Published 6 February 2016

The patients are the first confirmed deaths related to the virus, sparking fear more could be on the horizon. 

Three people have died after contracting the mosquito borne-Zika virus in Colombia, according to local health officials.

Colombia's National Health Institute (INS) said Friday that the patients died after becoming infected with the virus and developing a rare neurological disorder.

"We have confirmed and attributed three deaths to Zika," said Martha Lucia Ospina, the head of Colombia's National Health Institute. "In this case, the three deaths were preceded by Guillain-Barre syndrome."

"The world is realizing that Zika can be deadly," Ospina continued. "The mortality rate is not very high, but it can be deadly."
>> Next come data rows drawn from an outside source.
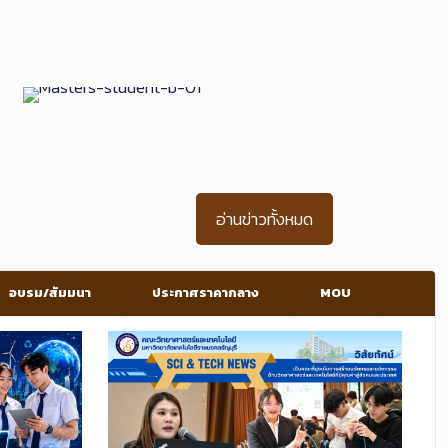
กสูตรระดับบัณฑิตศึกษา
อ่านข่าวทั้งหมด
อบรม/สัมมนา
ประกาศราคากลาง
MOU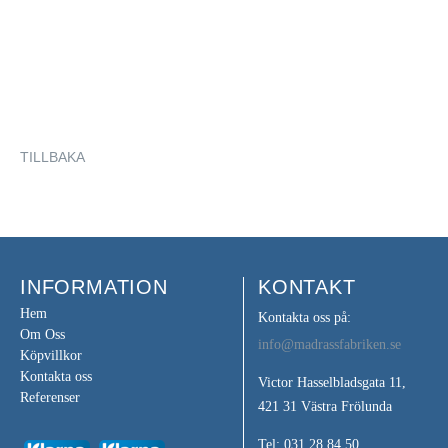
TILLBAKA
INFORMATION
KONTAKT
Hem
Kontakta oss på:
Om Oss
info@madrassfabriken.se
Köpvillkor
Kontakta oss
Victor Hasselbladsgata 11,
Referenser
421 31 Västra Frölunda
Tel: 031 28 84 50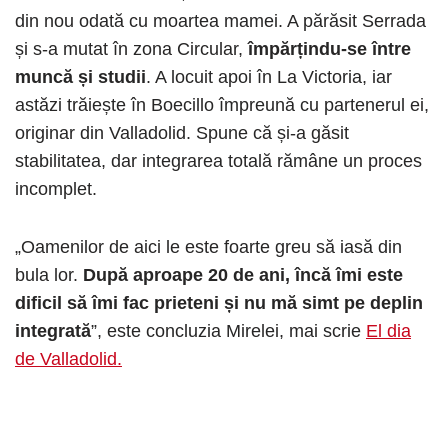
din nou odată cu moartea mamei. A părăsit Serrada
și s-a mutat în zona Circular,
împărțindu-se între
muncă și studii
. A locuit apoi în La Victoria, iar
astăzi trăiește în Boecillo împreună cu partenerul ei,
originar din Valladolid. Spune că și-a găsit
stabilitatea, dar integrarea totală rămâne un proces
incomplet.
„Oamenilor de aici le este foarte greu să iasă din
bula lor.
După aproape 20 de ani, încă îmi este
dificil să îmi fac prieteni și nu mă simt pe deplin
integrată
”, este concluzia Mirelei, mai scrie
El dia
de Valladolid.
Colombian health officials reported the deaths of a man and a women in second city, Medellin, on Thursday after they were confirmed to be carriers of Zika and showed symptoms of the Guillain-Barre syndrome.

Another man died in November after he contracted the fever.
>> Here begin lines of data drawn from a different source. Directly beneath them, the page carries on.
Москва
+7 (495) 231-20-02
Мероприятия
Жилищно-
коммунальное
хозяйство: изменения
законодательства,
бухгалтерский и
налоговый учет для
Guillain-Barre syndrome can cause muscle weakness, paralysis and sometimes death, although most people recover.

Health minister Alejandro Gaviria told The Guardian that another two people recently died from Guillain-Barre, although it has yet to be established if they were infected by Zika.

The patients are the first confirmed deaths related to the virus that is also linked with the birth defect microcephaly, a condition that causes abnormally small heads in newborns.
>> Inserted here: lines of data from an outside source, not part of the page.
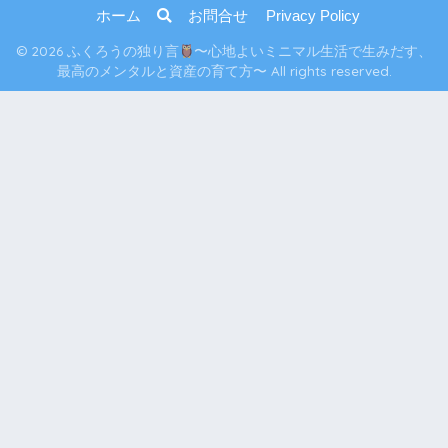
ホーム
お問合せ
Privacy Policy
© 2026 ふくろうの独り言
〜心地よいミニマル生活で生みだす、
最高のメンタルと資産の育て方〜 All rights reserved.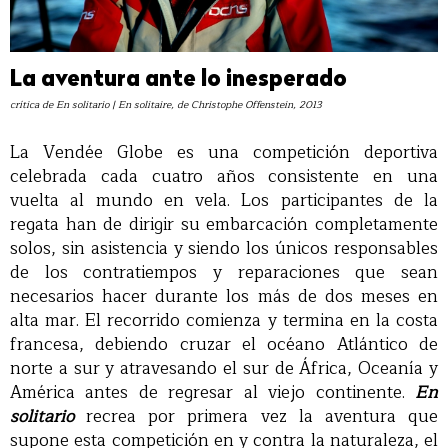
La aventura ante lo inesperado
crítica de En solitario | En solitaire, de Christophe Offenstein, 2013
La Vendée Globe es una competición deportiva
celebrada cada cuatro años consistente en una
vuelta al mundo en vela. Los participantes de la
regata han de dirigir su embarcación completamente
solos, sin asistencia y siendo los únicos responsables
de los contratiempos y reparaciones que sean
necesarios hacer durante los más de dos meses en
alta mar. El recorrido comienza y termina en la costa
francesa, debiendo cruzar el océano Atlántico de
norte a sur y atravesando el sur de África, Oceanía y
América antes de regresar al viejo continente.
En
solitario
recrea por primera vez la aventura que
supone esta competición en y contra la naturaleza, el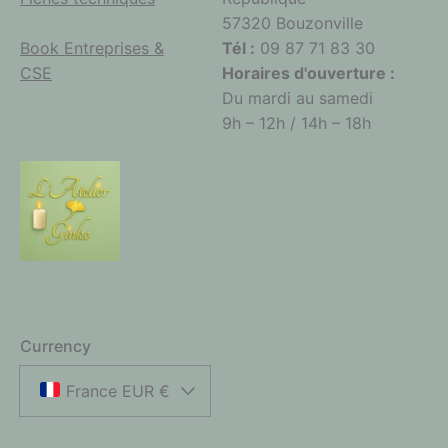
57320 Bouzonville
Book Entreprises &
Tél :
09 87 71 83 30
CSE
Horaires d'ouverture :
Du mardi au samedi
9h – 12h / 14h – 18h
Currency
France EUR €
The link to the rare disorder has opened a debate across the largely Catholic Americas regarding the availability and legality of abortion. Throughout much of the region abortion is heavily restricted or illegal.

As teleSUR reported on Saturday, a pregnant Colombian woman sought an abortion after her unborn baby had been diagnosed with microcephaly.

In Colombia a fetus may only be aborted when the pregnancy threatens the life or health of the mother; when the pregnancy is the result of rape or incest; or when there is the existence of life-threatening fetal malformations.

Since the Zika virus started its sweep across Latin America late last year there have been around 4,000 cases of microcephaly, with 3,400 of those cases recorded in Brazil.